Travis Holdman: Well one of the things that I think we can do will help when we identify a family in crisis, that we really look at a home-based model to assemble a whole group of services available to families who have needs. Whether it comes to us through DCS or through the school corporation. I think there are opportunities first to help that family out whether it’s with counseling or homemaker services or just health issues. Getting proper health that the children and mothers and fathers need. Employment. All those kind of things. That whole spectrum that makes up our society. And things we can do better I think, assembling a team approach to helping those families is really what we need to do. Not that we’re going to be the big brother to solve all the issues and all the problems for people, but just make those services available to families. And the not-for-profit community has done an outstanding job here in Indiana, and we can be very proud of what the not-for-profit community has done. 

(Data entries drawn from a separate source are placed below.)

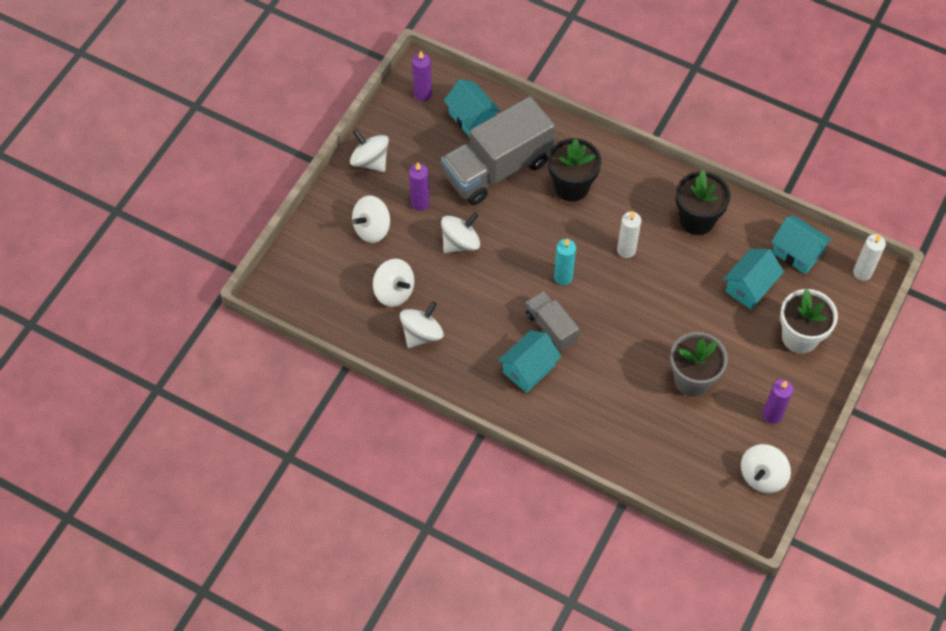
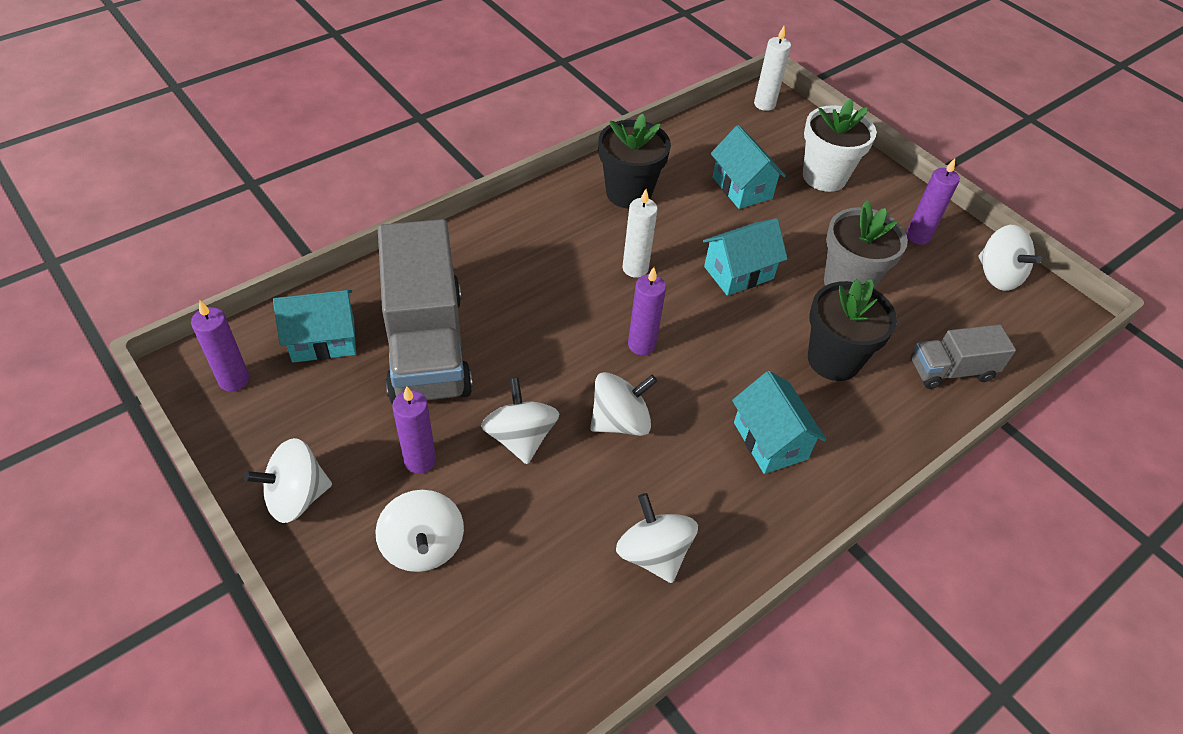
camera: 70 degrees left, 10 degrees down
white spinning top [373,259,414,307] -> white spinning top moved to [590,372,657,436]
grey truck [526,291,579,351] -> grey truck moved to [911,324,1016,389]
black flower pot [548,138,601,202] -> black flower pot moved to [808,279,897,381]
turquoise candle [554,239,576,285] -> purple candle [628,267,666,355]
turquoise house [771,215,832,274] -> turquoise house moved to [703,218,788,296]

Curtis Smith: Outside of mental health as you’re thinking about being one of the senior members of the state senate, as you mentioned, what other accomplishments would you love to see here over the next couple of years.

Travis Holdman: Making sure that state government runs efficiently. Nothing frustrates me any more than just when we deal with the state agency [than] to be told, ‘Well this is not how we do it.’ Well tell me why this is how you do it  and why you continue to do things that aren’t working. And I think just being more efficient. I think probably one of my heroes is Mitch Daniels. When I think back one of the things that he did with a motor pool after he first started as governor he went and the story is that they went out and they put a penny on the top of the tire and all the cars in the motor pool throughout Indianapolis that were state-owned vehicles they went back a month later and if the penny was still on the tire they towed the vehicle and sold it because they didn’t need it. Got lots of folks upset about that but basically, it’s running government as efficiently as we possibly can and empower the taxpayer to take care of themselves and around their own life and not the government do it for them.

Curtis Smith: That seems very Indiana. Very Midwest to just be about common sense, to be practical. Something we talked about a few minutes ago. Our state has gotten a lot better at that but you’d like to still see even more improvement.

Travis Holdman: I think there’s lots of opportunity for privatization in many realms and freeing up folks to do the job that they’re hired to do. Sort of an entrepreneurial spirit about state government. Sometimes would get bogged down and just a myopic view of how things ought to be done, when we need to take in and think outside the box sometimes. I think we could benefit from that.

Curtis Smith: As we close here I suspect a lot of Hoosiers probably don’t have a great feel for what your life looks like as a state senator, what day-to-day is like when you’re in session. Paint that picture for us. What is it like when you’re there running the state.

Travis Holdman: At the state house?

Curtis Smith: Yeah.

Travis Holdman: I see a lot of people. On my ear to talk to me about issues that they have. We have constituents that come and visit the state house and constituents come first. If I hear that there’s a school group in the state house, or group of teachers in the state house from my district or city officials from my district, I’ll cancel other appointments, especially with lobbyists if that’s the the appointment, to talk to constituents. But then as well, I’m also caucus chairman and so I deal with a lot of issues within the caucus itself. How folks get along with each other and just running the caucus from day to day is sometimes a challenge for me.

Curtis Smith: I was going to say that can’t be fun every day.

Travis Holdman: No comment.


Curtis Smith: Travis thank you so much for sitting down with us and sharing your insight. We really appreciate it, and thanks for your service to our state.

Travis Holdman: Sure. Thank you. Appreciate it.